## Passage for review
::::::::

The above observation is again, however, subject to the maintainability of any such suit, on all parameters. That aspect would also be considered by the Court seized of such suit, which would then be decided on its own merits. CM No.7551-C of 2016 17. In view of the fact that the appeal has been dismissed, in limine, as above, the question of condonation of the delay of 7 days in filing the appeal is rendered academic and is not gone into.

::::::::

## Instructions for the task
Retype the entire court passage word for word. The material after the court passage is separate from it.

::::::::

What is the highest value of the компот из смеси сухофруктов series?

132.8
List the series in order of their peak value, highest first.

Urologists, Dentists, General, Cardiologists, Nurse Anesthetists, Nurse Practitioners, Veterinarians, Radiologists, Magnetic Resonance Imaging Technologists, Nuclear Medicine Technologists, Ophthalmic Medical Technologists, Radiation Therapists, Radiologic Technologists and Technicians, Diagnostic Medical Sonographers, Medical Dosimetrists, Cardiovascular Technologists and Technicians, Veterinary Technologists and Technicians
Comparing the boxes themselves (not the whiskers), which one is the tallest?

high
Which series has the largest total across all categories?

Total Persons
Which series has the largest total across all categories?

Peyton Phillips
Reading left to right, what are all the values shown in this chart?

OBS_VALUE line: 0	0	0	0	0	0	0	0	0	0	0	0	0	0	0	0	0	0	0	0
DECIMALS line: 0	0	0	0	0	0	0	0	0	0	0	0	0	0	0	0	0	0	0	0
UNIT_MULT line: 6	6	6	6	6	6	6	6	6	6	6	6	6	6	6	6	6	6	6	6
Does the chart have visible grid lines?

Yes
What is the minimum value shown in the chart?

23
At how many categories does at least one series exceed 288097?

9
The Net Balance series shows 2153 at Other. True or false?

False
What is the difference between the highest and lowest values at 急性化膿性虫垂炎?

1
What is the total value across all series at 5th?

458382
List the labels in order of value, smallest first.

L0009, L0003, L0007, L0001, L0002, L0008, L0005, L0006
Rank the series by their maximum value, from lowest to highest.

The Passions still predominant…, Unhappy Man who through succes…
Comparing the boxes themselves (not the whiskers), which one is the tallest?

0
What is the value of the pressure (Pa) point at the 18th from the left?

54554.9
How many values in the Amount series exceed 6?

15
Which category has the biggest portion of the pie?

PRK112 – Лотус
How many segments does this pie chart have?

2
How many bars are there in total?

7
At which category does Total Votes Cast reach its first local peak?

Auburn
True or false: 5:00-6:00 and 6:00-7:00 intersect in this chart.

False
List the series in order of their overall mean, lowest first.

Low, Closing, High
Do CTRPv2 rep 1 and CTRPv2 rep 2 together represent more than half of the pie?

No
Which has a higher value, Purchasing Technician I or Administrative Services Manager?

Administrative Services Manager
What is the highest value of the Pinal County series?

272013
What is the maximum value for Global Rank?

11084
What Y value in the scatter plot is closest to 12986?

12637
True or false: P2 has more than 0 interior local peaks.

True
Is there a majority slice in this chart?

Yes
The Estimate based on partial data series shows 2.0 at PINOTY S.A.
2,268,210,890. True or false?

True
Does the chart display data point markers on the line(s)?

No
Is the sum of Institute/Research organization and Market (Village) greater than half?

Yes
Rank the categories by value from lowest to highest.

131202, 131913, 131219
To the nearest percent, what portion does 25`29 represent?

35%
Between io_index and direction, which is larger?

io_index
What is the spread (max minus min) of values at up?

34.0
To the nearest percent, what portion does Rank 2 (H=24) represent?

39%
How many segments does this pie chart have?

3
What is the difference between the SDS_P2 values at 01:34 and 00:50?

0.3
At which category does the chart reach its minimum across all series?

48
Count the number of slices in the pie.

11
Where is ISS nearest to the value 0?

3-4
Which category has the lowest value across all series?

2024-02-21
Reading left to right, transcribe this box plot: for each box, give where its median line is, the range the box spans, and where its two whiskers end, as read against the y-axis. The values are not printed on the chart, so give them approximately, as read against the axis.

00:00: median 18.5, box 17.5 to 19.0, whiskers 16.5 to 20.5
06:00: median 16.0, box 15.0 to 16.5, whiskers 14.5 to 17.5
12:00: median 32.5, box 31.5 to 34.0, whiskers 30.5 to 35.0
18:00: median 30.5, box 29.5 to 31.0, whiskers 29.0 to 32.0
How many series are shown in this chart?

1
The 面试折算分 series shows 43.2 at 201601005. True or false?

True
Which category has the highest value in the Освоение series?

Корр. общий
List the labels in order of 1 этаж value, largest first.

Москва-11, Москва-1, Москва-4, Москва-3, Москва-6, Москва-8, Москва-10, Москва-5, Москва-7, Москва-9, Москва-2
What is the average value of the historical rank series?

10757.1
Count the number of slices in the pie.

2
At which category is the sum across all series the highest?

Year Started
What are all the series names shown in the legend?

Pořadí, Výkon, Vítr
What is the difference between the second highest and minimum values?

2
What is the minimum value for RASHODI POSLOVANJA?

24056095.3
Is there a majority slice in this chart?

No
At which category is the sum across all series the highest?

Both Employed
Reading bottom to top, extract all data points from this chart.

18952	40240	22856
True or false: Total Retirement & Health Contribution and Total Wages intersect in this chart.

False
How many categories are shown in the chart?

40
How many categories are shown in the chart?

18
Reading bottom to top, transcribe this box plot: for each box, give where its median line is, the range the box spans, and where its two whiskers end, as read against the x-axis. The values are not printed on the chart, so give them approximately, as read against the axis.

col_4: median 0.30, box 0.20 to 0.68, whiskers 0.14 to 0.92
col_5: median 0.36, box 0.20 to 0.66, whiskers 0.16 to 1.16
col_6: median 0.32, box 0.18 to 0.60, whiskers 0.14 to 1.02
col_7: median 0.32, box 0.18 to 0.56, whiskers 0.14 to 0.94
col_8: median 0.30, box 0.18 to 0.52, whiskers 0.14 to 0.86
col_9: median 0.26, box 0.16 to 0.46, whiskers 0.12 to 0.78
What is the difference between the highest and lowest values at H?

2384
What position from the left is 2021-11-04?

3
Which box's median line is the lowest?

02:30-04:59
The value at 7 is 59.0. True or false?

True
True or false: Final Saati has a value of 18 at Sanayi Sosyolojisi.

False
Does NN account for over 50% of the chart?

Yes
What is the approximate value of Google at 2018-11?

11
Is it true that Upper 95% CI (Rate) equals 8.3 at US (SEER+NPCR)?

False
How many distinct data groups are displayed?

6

::::::::

## Solution below
The above observation is again, however, subject to the maintainability of any such suit, on all parameters. That aspect would also be considered by the Court seized of such suit, which would then be decided on its own merits. CM No.7551-C of 2016 17. In view of the fact that the appeal has been dismissed, in limine, as above, the question of condonation of the delay of 7 days in filing the appeal is rendered academic and is not gone into.